[Task prompt]:
Reproduce word for word the lines of the items from the beginning through the line containing "trung vào việc", including that line, and omit the pictures from your output.

[Stored data entries]:
──────

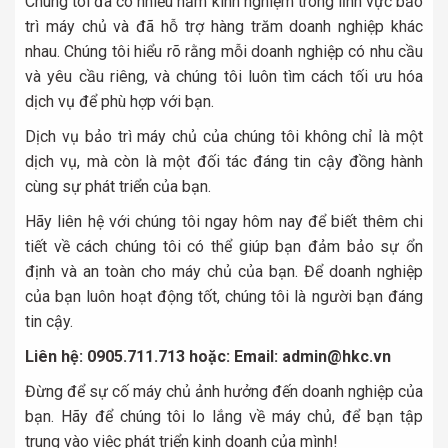
Chúng tôi đã có nhiều năm kinh nghiệm trong lĩnh vực bảo
trì máy chủ và đã hỗ trợ hàng trăm doanh nghiệp khác
nhau. Chúng tôi hiểu rõ rằng mỗi doanh nghiệp có nhu cầu
và yêu cầu riêng, và chúng tôi luôn tìm cách tối ưu hóa
dịch vụ để phù hợp với bạn.
Dịch vụ bảo trì máy chủ của chúng tôi không chỉ là một
dịch vụ, mà còn là một đối tác đáng tin cậy đồng hành
cùng sự phát triển của bạn.
Hãy liên hệ với chúng tôi ngay hôm nay để biết thêm chi
tiết về cách chúng tôi có thể giúp bạn đảm bảo sự ổn
định và an toàn cho máy chủ của bạn. Để doanh nghiệp
của bạn luôn hoạt động tốt, chúng tôi là người bạn đáng
tin cậy.
Liên hệ: 0905.711.713 hoặc: Email: admin@hkc.vn
Đừng để sự cố máy chủ ảnh hưởng đến doanh nghiệp của
bạn. Hãy để chúng tôi lo lắng về máy chủ, để bạn tập
trung vào việc phát triển kinh doanh của mình!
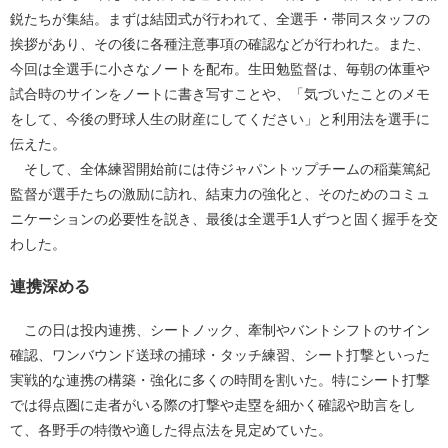
鋭たちが集結。まずは結団式が行われて、全選手・帯同スタッフの
挨拶があり、その後に各種注意事項の確認などが行われた。また、
今回は全選手に小さなノートを配布。生田勉監督は、毎朝の体重や
試合時のサインをノートに書き写すことや、「気づいたことのメモ
をして、今後の野球人生の財産にしてください」と利用法を選手に
伝えた。
そして、全体練習開始前には侍ジャパントップチームの稲葉篤紀
監督が選手たちの激励に訪れ、結束力の強化と、そのためのコミュ
ニケーションの必要性を説き、最後は全選手1人ずつと固く握手を交
わした。
連携深める
この日は投内連携、シートノック、牽制やバントシフトのサイン
確認、ワンバウンド送球の捕球・タッチ練習、シート打撃といった
実戦的な連携の構築・強化に多くの時間を割いた。特にシート打撃
では得点圏に走者がいる際の打撃や走塁を細かく確認や助言をし
て、各野手の特徴や適した得点法を見定めていた。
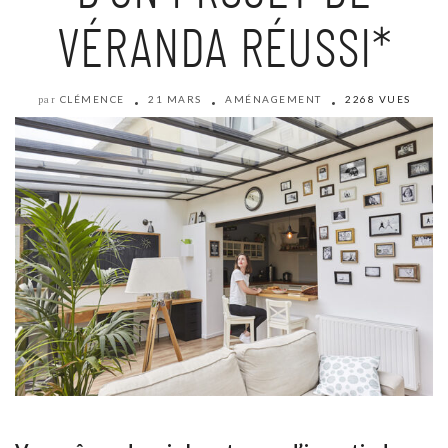
VÉRANDA RÉUSSI*
CLÉMENCE
21 MARS
AMÉNAGEMENT
2268 VUES
par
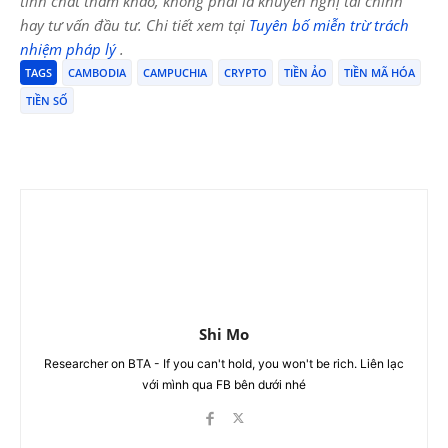
tính chất tham khảo, không phải là khuyến nghị tài chính
hay tư vấn đầu tư. Chi tiết xem tại
Tuyên bố miễn trừ trách
nhiệm pháp lý
.
TAGS
CAMBODIA
CAMPUCHIA
CRYPTO
TIỀN ẢO
TIỀN MÃ HÓA
TIỀN SỐ
Shi Mo
Researcher on BTA - If you can't hold, you won't be rich. Liên lạc
với mình qua FB bên dưới nhé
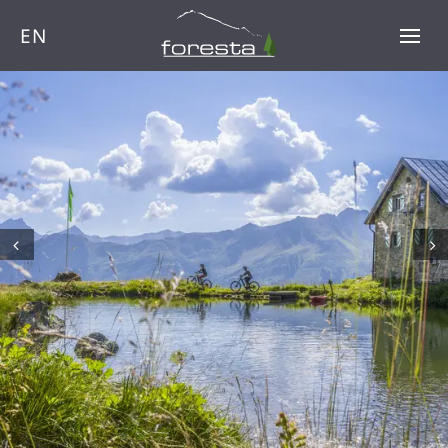
EN
Prev
Next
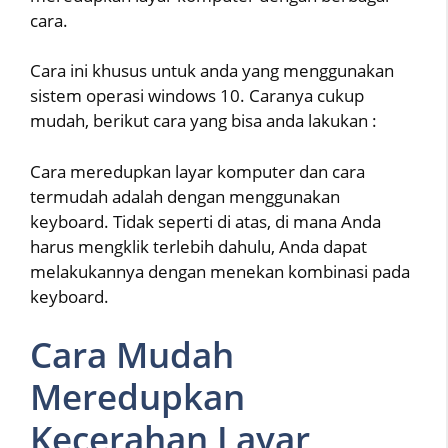
cara.
Cara ini khusus untuk anda yang menggunakan
sistem operasi windows 10. Caranya cukup
mudah, berikut cara yang bisa anda lakukan :
Cara meredupkan layar komputer dan cara
termudah adalah dengan menggunakan
keyboard. Tidak seperti di atas, di mana Anda
harus mengklik terlebih dahulu, Anda dapat
melakukannya dengan menekan kombinasi pada
keyboard.
Cara Mudah
Meredupkan
Kecerahan Layar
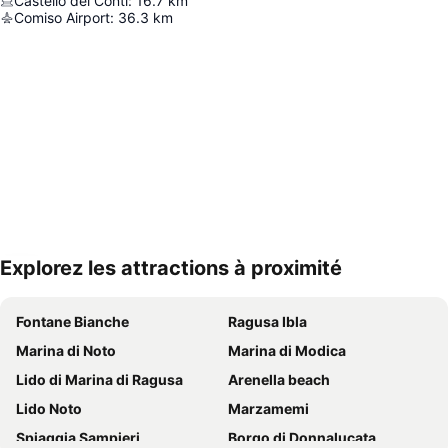
Castello dei Conti
:
16.7
km
Comiso Airport
:
36.3
km
Explorez les attractions à proximité
Agrandir la carte
Fontane Bianche
Ragusa Ibla
Marina di Noto
Marina di Modica
Lido di Marina di Ragusa
Arenella beach
Lido Noto
Marzamemi
Spiaggia Sampieri
Borgo di Donnalucata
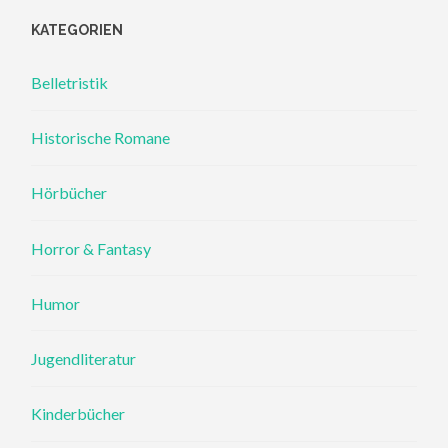
KATEGORIEN
Belletristik
Historische Romane
Hörbücher
Horror & Fantasy
Humor
Jugendliteratur
Kinderbücher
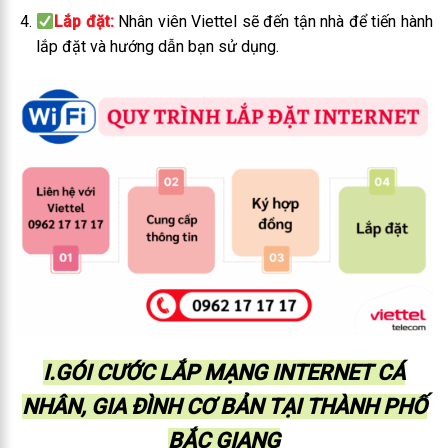
Lắp đặt:
Nhân viên Viettel sẽ đến tận nhà để tiến hành
lắp đặt và hướng dẫn bạn sử dụng.
I.GÓI CƯỚC LẮP MẠNG INTERNET CÁ
NHÂN, GIA ĐÌNH CƠ BẢN TẠI THÀNH PHỐ
BẮC GIANG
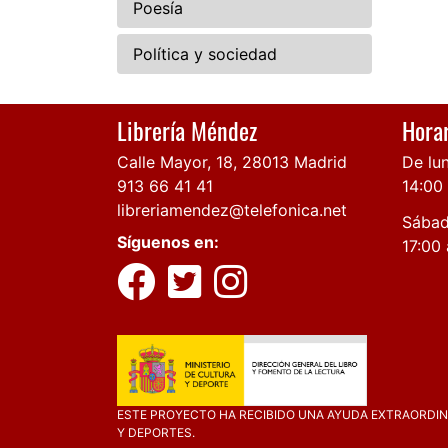
Poesía
Política y sociedad
Librería Méndez
Horar
Calle Mayor, 18, 28013 Madrid
De lun
913 66 41 41
14:00
libreriamendez@telefonica.net
Sábad
Síguenos en:
17:00 
ESTE PROYECTO HA RECIBIDO UNA AYUDA EXTRAORDINA
Y DEPORTES.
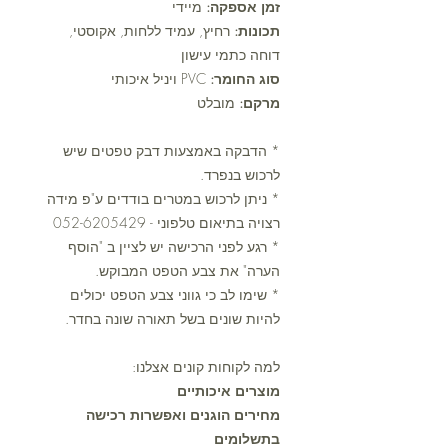
זמן אספקה:
מיידי
תכונות:
רחיץ, עמיד ללחות, אקוסטי,
דוחה כתמי עישון
סוג החומר:
PVC ויניל איכותי
מרקם:
מובלט
* הדבקה באמצעות דבק טפטים שיש
לרכוש בנפרד.
* ניתן לרכוש במטרים בודדים ע"פ מידה
רצויה בתיאום טלפוני - 052-6205429
* רגע לפני הרכישה יש לציין ב "הוסף
הערה" את צבע הטפט המבוקש.
* שימו לב כי גווני צבע הטפט יכולים
להיות שונים בשל תאורה שונה בחדר.
למה לקוחות קונים אצלנו:
מוצרים איכותיים
מחירים הוגנים ואפשרות רכישה
בתשלומים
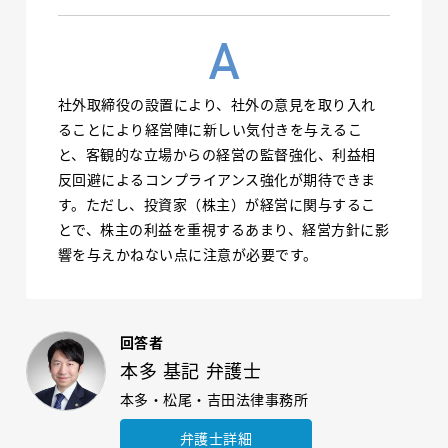
社外取締役の設置により、社外の意見を取り入れ
ることにより経営陣に新しい気付きを与えるこ
と、客観的な立場からの経営の監督強化、利益相
反回避によるコンプライアンス強化が期待できま
す。ただし、投資家（株主）が経営に関与するこ
とで、株主の利益を重視するあまり、経営方針に影
響を与えかねない点に注意が必要です。
回答者
本多 基記 弁護士
本多・松尾・吉田法律事務所
弁護士詳細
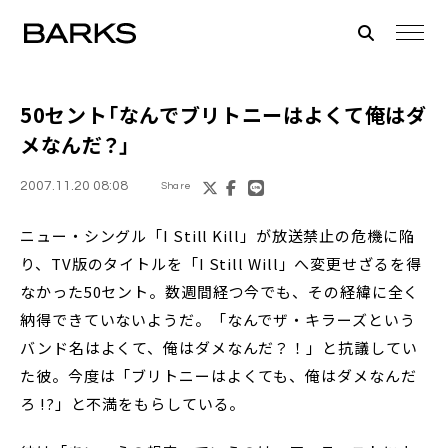
50セント「なんでブリトニーはよくて俺はダ
メなんだ？」
2007.11.20 08:08
Share
ニュー・シングル「I Still Kill」が放送禁止の危機に陥
り、TV版のタイトルを「I Still Will」へ変更せざるを得
なかった50セント。数週間経つ今でも、その経緯に全く
納得できていないようだ。「なんでザ・キラーズという
バンド名はよくて、俺はダメなんだ？！」と抗議してい
た彼。今度は「ブリトニーはよくても、俺はダメなんだ
ろ !?」と不満をもらしている。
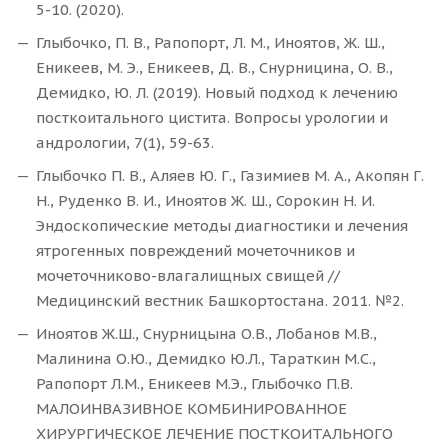
5-10. (2020).
Глыбочко, П. В., Рапопорт, Л. М., Иноятов, Ж. Ш.,
Еникеев, М. Э., Еникеев, Д. В., Снурницина, О. В.,
Демидко, Ю. Л. (2019). Новый подход к лечению
посткоитального цистита. Вопросы урологии и
андрологии, 7(1), 59-63.
Глыбочко П. В., Аляев Ю. Г., Газимиев М. А., Акопян Г.
Н., Руденко В. И., Иноятов Ж. Ш., Сорокин Н. И.
Эндоскопические методы диагностики и лечения
ятрогенных повреждений мочеточников и
мочеточниково-влагалищных свищей //
Медицинский вестник Башкортостана. 2011. №2.
Иноятов Ж.Ш., Снурницына О.В., Лобанов М.В.,
Малинина О.Ю., Демидко Ю.Л., Тараткин М.С.,
Рапопорт Л.М., Еникеев М.Э., Глыбочко П.В.
МАЛОИНВАЗИВНОЕ КОМБИНИРОВАННОЕ
ХИРУРГИЧЕСКОЕ ЛЕЧЕНИЕ ПОСТКОИТАЛЬНОГО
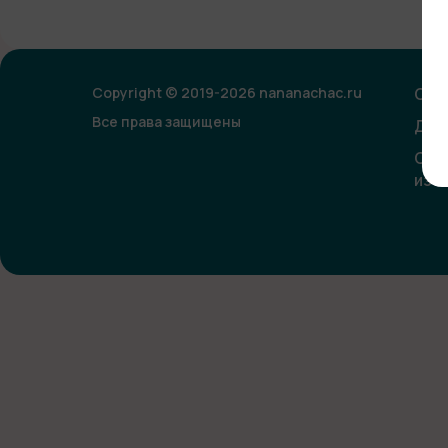
Copyright © 2019-2026 nananachac.ru
Опл
Все права защищены
Дог
Сог
изо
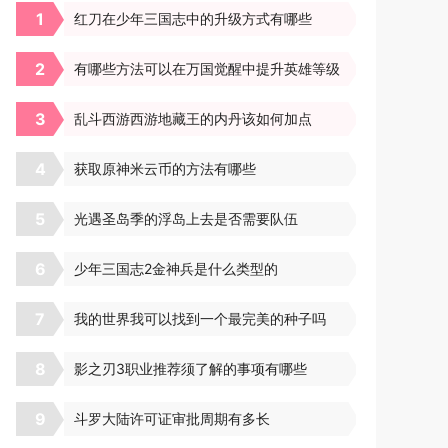
1
红刀在少年三国志中的升级方式有哪些
2
有哪些方法可以在万国觉醒中提升英雄等级
3
乱斗西游西游地藏王的内丹该如何加点
4
获取原神米云币的方法有哪些
5
光遇圣岛季的浮岛上去是否需要队伍
6
少年三国志2金神兵是什么类型的
7
我的世界我可以找到一个最完美的种子吗
8
影之刃3职业推荐须了解的事项有哪些
9
斗罗大陆许可证审批周期有多长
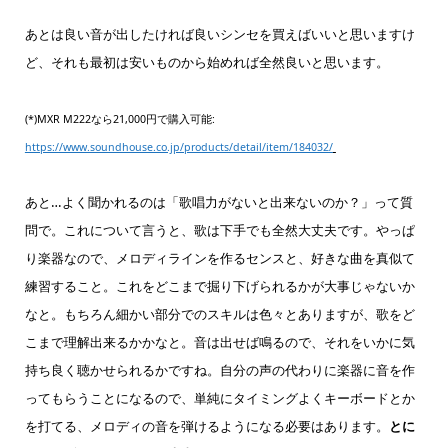
あとは良い音が出したければ良いシンセを買えばいいと思いますけ
ど、それも最初は安いものから始めれば全然良いと思います。
(*)MXR M222なら21,000円で購入可能:
https://www.soundhouse.co.jp/products/detail/item/184032/
あと…よく聞かれるのは「歌唱力がないと出来ないのか？」って質
問で。これについて言うと、歌は下手でも全然大丈夫です。やっぱ
り楽器なので、メロディラインを作るセンスと、好きな曲を真似て
練習すること。これをどこまで掘り下げられるかが大事じゃないか
なと。もちろん細かい部分でのスキルは色々とありますが、歌をど
こまで理解出来るかかなと。音は出せば鳴るので、それをいかに気
持ち良く聴かせられるかですね。自分の声の代わりに楽器に音を作
ってもらうことになるので、単純にタイミングよくキーボードとか
を打てる、メロディの音を弾けるようになる必要はあります。
とに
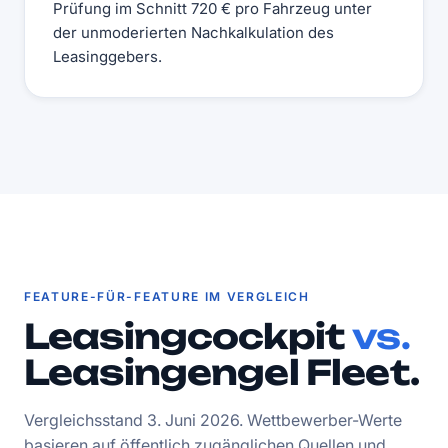
Prüfung im Schnitt 720 € pro Fahrzeug unter
der unmoderierten Nachkalkulation des
Leasinggebers.
FEATURE-FÜR-FEATURE IM VERGLEICH
Leasingcockpit
vs.
Leasingengel Fleet.
Vergleichsstand 3. Juni 2026. Wettbewerber-Werte
basieren auf öffentlich zugänglichen Quellen und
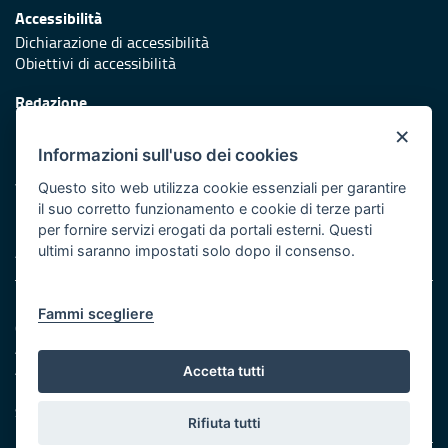
Accessibilità
Dichiarazione di accessibilità
Obiettivi di accessibilità
Redazione
Responsabili di pubblicazione
×
Informazioni sull'uso dei cookies
Protezione civile
Vai al sito di Protezione Civile Puglia
Questo sito web utilizza cookie essenziali per garantire
il suo corretto funzionamento e cookie di terze parti
Iniziativa finanziata con risorse del POR Puglia 2014/2020 -
per fornire servizi erogati da portali esterni. Questi
Asse XI
ultimi saranno impostati solo dopo il consenso.
Note legali
Fammi scegliere
Cookie e privacy
Amministrazione trasparente
Atti di notifica
Accetta tutti
Feed RSS
Servizi Intranet
Rifiuta tutti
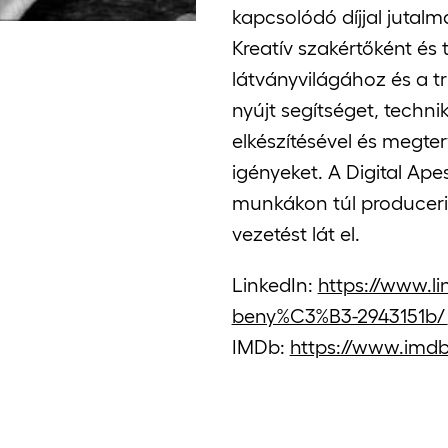
kapcsolódó díjjal jutalm
Kreatív szakértőként és
látványvilágához és a 
nyújt segítséget, techni
elkészítésével és megte
igényeket. A Digital Ap
munkákon túl produceri
vezetést lát el.
LinkedIn:
https://www.l
beny%C3%B3-2943151b/
IMDb:
https://www.imd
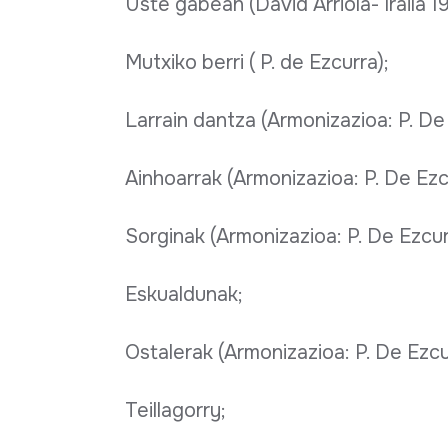
Uste gabean (David Arriola- Iraila 1
Mutxiko berri ( P. de Ezcurra);
Larrain dantza (Armonizazioa: P. De 
Ainhoarrak (Armonizazioa: P. De Ezcu
Sorginak (Armonizazioa: P. De Ezcur
Eskualdunak;
Ostalerak (Armonizazioa: P. De Ezcur
Teillagorry;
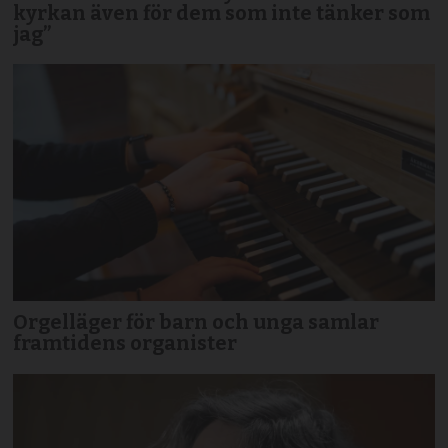
kyrkan även för dem som inte tänker som
jag”
Orgelläger för barn och unga samlar
framtidens organister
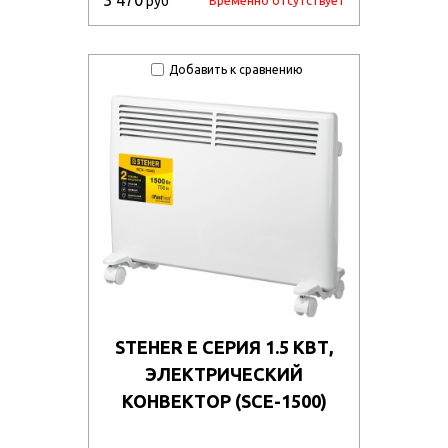
3 470
руб
Временно отсутствует
Добавить к сравнению
STEHER Е СЕРИЯ 1.5 КВТ,
ЭЛЕКТРИЧЕСКИЙ
КОНВЕКТОР (SCE-1500)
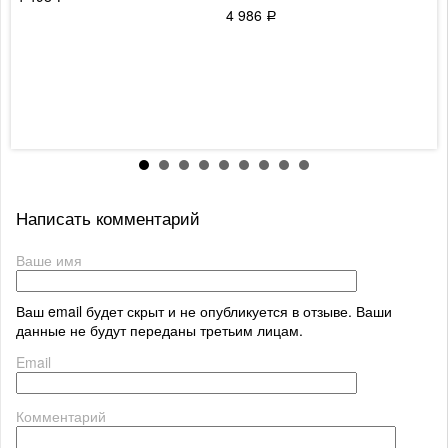
4 986
Р
Написать комментарий
Ваше имя
Ваш email будет скрыт и не опубликуется в отзыве. Ваши
данные не будут переданы третьим лицам.
Email
Комментарий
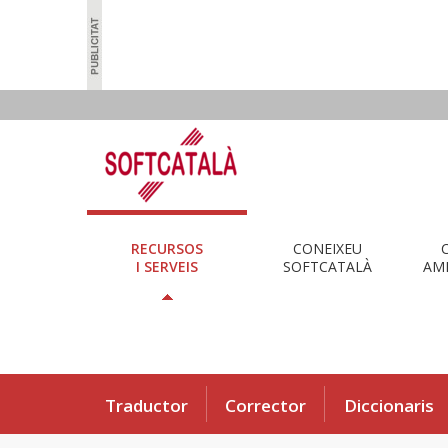
RECURSOS
CONEIXEU
I SERVEIS
SOFTCATALÀ
AMB
Traductor
Corrector
Diccionaris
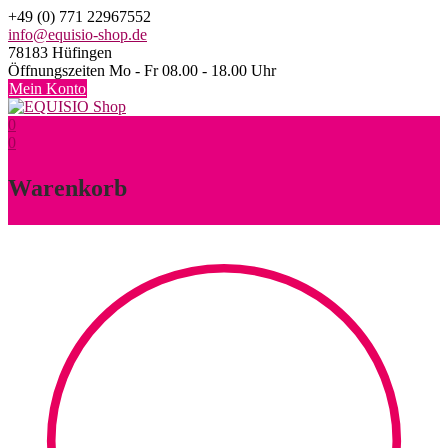
Skip
+49 (0) 771 22967552
to
info@equisio-shop.de
content
78183 Hüfingen
Öffnungszeiten Mo - Fr 08.00 - 18.00 Uhr
Mein Konto
0
0
Warenkorb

──────

[Expected answer]:
Chúng tôi đã có nhiều năm kinh nghiệm trong lĩnh vực bảo
trì máy chủ và đã hỗ trợ hàng trăm doanh nghiệp khác
nhau. Chúng tôi hiểu rõ rằng mỗi doanh nghiệp có nhu cầu
và yêu cầu riêng, và chúng tôi luôn tìm cách tối ưu hóa
dịch vụ để phù hợp với bạn.
Dịch vụ bảo trì máy chủ của chúng tôi không chỉ là một
dịch vụ, mà còn là một đối tác đáng tin cậy đồng hành
cùng sự phát triển của bạn.
Hãy liên hệ với chúng tôi ngay hôm nay để biết thêm chi
tiết về cách chúng tôi có thể giúp bạn đảm bảo sự ổn
định và an toàn cho máy chủ của bạn. Để doanh nghiệp
của bạn luôn hoạt động tốt, chúng tôi là người bạn đáng
tin cậy.
Liên hệ: 0905.711.713 hoặc: Email: admin@hkc.vn
Đừng để sự cố máy chủ ảnh hưởng đến doanh nghiệp của
bạn. Hãy để chúng tôi lo lắng về máy chủ, để bạn tập
trung vào việc phát triển kinh doanh của mình!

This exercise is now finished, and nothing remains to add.